Stored items
┌────────

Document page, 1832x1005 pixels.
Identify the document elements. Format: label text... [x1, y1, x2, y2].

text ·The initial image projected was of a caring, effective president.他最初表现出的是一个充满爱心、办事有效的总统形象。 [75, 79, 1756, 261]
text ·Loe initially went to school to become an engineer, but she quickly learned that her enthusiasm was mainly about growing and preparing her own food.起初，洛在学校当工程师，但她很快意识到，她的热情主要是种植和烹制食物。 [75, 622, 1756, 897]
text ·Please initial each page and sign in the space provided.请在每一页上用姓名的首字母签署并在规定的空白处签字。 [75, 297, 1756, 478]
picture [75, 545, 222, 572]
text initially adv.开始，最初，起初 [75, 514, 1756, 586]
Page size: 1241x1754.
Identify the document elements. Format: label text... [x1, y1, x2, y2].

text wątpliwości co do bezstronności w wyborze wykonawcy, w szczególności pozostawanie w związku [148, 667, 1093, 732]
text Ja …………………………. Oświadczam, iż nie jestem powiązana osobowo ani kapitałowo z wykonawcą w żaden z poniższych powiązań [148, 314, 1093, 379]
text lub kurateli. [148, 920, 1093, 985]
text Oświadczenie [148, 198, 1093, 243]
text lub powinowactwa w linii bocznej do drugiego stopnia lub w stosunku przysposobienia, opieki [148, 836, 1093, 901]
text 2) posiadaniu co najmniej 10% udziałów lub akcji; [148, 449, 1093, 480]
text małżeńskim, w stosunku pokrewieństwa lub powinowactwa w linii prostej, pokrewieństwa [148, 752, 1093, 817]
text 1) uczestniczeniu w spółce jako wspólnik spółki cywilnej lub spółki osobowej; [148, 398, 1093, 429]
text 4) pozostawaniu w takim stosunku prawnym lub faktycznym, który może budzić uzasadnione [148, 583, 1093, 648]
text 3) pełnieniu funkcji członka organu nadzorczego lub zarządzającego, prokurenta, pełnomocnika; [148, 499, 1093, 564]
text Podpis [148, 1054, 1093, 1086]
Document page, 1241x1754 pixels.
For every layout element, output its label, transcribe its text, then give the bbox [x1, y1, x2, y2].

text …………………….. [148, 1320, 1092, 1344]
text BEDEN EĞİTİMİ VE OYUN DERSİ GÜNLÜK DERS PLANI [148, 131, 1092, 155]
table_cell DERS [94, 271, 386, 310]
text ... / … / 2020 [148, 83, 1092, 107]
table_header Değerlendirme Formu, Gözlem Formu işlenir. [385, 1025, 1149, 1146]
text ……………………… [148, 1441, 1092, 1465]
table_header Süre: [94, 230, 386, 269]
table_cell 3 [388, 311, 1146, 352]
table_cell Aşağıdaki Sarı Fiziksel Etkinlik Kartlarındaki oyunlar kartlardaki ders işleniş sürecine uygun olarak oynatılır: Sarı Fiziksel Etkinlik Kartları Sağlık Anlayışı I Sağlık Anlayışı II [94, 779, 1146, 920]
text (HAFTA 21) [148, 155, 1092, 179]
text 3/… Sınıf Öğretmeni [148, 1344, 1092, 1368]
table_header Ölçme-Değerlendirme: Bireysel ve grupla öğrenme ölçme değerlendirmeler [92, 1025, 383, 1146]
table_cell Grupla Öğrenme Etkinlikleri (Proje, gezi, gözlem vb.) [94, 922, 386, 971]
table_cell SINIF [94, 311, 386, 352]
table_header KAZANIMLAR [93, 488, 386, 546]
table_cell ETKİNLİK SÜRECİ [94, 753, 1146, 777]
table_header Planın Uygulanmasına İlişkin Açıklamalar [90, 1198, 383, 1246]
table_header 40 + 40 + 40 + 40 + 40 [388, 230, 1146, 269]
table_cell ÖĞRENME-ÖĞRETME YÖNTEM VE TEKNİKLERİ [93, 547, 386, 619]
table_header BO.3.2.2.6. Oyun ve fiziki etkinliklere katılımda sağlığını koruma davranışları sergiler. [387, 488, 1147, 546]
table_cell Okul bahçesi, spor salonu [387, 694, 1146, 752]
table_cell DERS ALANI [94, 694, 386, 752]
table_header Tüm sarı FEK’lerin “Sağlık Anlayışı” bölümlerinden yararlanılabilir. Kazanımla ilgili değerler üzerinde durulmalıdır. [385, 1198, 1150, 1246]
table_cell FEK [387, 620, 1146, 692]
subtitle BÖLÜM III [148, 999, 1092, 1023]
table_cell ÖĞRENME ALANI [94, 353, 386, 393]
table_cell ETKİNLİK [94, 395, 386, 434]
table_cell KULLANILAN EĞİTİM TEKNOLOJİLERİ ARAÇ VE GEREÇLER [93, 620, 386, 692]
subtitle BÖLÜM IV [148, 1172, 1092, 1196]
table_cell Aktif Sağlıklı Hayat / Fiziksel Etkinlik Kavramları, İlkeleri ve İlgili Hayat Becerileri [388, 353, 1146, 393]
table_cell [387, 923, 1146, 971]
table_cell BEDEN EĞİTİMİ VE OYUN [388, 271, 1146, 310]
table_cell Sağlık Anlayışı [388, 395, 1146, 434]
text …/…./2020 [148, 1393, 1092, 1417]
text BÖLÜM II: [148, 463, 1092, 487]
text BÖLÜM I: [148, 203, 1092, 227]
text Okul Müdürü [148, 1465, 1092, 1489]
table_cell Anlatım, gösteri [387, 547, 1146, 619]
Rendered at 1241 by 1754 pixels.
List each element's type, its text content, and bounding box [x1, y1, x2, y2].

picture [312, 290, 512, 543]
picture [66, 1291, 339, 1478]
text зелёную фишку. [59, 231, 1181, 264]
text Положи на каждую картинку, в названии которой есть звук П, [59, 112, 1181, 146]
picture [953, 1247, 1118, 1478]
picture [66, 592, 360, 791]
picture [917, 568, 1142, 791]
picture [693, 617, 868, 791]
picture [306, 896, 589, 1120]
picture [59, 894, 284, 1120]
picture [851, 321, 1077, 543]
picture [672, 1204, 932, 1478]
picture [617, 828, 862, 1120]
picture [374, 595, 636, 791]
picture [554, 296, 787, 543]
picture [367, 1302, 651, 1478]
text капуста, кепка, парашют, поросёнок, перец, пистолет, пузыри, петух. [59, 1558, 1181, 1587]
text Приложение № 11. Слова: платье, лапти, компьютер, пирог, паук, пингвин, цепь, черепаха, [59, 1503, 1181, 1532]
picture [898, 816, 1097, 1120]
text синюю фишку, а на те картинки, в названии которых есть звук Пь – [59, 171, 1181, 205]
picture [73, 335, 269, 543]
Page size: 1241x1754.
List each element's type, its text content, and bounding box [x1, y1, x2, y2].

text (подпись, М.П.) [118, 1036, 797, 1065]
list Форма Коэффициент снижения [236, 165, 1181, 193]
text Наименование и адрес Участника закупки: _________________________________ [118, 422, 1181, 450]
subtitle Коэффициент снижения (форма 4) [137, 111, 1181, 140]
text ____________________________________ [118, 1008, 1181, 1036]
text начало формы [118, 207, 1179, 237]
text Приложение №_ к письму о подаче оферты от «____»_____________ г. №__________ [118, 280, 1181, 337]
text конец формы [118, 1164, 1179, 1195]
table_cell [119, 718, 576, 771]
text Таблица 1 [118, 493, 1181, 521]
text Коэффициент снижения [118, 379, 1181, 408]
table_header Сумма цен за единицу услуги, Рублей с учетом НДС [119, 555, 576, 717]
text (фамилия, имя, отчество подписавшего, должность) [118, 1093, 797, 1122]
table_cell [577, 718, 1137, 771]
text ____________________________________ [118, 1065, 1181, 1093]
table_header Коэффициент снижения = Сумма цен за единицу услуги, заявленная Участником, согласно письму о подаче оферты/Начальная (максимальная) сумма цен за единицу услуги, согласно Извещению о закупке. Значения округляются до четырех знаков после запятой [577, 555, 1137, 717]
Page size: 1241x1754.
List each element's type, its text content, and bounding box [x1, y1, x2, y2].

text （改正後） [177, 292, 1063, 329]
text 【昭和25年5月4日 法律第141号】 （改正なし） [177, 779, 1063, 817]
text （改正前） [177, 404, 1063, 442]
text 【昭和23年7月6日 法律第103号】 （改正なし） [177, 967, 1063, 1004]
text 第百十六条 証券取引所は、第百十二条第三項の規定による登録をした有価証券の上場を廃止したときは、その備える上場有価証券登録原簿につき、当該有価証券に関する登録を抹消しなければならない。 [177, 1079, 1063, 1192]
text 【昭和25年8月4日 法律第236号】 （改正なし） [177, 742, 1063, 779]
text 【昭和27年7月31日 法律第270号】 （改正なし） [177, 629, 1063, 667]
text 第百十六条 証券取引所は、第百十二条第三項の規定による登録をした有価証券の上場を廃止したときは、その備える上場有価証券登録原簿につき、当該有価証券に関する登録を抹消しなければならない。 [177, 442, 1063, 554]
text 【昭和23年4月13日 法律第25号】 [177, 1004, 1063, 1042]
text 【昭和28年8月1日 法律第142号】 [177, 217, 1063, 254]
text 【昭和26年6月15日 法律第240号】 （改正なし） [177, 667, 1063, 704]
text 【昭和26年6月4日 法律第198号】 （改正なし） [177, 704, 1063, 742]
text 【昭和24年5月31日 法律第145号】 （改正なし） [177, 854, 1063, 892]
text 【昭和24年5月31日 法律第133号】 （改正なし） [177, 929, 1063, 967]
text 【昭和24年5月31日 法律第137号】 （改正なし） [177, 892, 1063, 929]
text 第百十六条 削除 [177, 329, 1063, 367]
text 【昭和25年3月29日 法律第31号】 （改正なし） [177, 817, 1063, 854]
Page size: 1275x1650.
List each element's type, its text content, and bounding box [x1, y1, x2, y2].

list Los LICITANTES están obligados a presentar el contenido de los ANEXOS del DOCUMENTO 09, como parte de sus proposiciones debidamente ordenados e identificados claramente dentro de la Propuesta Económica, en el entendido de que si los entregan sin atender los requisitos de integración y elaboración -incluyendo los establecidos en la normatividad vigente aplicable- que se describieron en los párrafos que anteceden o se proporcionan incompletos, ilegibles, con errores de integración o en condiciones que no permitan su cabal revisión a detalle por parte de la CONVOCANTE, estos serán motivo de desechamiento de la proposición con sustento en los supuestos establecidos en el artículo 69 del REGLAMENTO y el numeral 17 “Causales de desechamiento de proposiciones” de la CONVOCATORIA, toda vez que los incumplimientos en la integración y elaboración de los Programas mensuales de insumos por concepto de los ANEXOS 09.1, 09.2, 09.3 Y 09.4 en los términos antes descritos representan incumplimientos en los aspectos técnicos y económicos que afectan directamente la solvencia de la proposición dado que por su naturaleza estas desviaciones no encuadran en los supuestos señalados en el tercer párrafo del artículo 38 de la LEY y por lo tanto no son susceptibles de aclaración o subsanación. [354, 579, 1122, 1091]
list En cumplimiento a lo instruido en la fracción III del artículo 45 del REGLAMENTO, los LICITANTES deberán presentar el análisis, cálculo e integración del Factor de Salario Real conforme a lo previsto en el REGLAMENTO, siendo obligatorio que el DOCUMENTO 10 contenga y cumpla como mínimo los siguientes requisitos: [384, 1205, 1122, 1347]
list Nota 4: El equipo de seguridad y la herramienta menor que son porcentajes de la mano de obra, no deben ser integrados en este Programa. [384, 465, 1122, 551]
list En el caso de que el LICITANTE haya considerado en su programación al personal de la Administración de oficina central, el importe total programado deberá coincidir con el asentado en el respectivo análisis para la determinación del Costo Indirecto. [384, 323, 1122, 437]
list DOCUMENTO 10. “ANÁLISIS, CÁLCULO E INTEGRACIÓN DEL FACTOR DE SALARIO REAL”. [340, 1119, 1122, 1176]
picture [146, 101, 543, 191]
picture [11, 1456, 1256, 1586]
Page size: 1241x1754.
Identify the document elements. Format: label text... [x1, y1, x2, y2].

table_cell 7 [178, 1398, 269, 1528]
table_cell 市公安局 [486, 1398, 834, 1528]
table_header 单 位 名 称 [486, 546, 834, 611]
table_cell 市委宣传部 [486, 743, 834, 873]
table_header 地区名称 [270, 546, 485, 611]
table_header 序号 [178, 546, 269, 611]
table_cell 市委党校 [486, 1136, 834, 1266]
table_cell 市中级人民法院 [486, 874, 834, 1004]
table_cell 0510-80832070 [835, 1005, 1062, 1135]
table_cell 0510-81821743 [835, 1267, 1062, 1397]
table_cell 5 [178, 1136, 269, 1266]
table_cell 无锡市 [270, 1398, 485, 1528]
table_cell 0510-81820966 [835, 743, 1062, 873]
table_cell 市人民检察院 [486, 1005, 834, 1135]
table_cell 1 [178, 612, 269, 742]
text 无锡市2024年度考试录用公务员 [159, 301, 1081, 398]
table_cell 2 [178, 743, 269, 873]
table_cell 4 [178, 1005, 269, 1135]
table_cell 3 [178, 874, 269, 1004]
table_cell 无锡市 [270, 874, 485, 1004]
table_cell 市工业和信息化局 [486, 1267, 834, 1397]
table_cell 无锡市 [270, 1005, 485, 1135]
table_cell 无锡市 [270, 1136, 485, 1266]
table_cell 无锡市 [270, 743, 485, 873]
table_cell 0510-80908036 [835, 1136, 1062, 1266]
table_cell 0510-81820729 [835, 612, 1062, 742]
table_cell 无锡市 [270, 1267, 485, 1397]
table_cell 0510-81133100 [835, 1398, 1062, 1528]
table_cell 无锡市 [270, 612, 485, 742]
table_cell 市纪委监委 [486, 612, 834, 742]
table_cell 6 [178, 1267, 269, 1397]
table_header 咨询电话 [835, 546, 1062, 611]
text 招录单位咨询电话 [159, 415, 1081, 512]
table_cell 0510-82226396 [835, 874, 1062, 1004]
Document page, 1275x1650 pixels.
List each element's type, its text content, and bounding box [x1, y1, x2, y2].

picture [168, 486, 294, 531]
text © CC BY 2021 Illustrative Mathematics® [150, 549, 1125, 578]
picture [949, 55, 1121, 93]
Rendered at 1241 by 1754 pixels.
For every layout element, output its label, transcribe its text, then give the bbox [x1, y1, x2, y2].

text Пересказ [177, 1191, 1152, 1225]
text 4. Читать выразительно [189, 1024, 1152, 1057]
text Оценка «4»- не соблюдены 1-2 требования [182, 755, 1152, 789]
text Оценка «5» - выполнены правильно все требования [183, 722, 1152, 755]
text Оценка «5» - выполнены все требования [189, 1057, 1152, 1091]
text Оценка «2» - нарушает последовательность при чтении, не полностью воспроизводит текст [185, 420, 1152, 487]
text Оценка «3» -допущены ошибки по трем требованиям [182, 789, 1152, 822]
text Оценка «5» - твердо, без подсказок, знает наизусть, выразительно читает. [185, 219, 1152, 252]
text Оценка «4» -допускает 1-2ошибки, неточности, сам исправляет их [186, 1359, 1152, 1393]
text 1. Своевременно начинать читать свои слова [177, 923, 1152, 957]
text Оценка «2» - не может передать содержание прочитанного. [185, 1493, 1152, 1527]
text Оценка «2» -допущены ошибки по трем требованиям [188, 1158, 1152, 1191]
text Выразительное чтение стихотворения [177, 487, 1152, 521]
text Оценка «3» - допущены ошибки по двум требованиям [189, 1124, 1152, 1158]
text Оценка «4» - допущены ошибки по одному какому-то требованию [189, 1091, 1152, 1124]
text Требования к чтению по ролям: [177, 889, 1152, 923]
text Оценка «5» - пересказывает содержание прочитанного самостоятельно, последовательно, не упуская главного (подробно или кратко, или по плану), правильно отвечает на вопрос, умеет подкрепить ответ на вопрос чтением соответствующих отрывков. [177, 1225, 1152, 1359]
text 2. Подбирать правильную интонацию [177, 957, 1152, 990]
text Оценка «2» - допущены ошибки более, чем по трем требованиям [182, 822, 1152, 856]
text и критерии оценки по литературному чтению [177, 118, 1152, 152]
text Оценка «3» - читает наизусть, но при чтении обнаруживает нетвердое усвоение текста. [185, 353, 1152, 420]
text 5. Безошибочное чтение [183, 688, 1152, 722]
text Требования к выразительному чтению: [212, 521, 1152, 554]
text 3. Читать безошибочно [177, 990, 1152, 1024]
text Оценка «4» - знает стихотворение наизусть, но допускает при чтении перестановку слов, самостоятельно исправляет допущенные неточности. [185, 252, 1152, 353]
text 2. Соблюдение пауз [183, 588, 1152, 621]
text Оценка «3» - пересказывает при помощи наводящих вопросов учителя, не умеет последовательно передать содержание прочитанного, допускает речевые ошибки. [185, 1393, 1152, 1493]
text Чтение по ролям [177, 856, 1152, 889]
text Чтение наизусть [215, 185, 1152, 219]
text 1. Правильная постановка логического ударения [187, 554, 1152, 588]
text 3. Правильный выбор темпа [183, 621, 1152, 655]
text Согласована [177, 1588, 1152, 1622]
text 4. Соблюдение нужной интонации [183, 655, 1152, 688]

└────────

A complete answer reproduces every line of the records in which the word "услуги" occurs.

table_header Сумма цен за единицу услуги, Рублей с учетом НДС [119, 555, 576, 717]
table_header Коэффициент снижения = Сумма цен за единицу услуги, заявленная Участником, согласно письму о подаче оферты/Начальная (максимальная) сумма цен за единицу услуги, согласно Извещению о закупке. Значения округляются до четырех знаков после запятой [577, 555, 1137, 717]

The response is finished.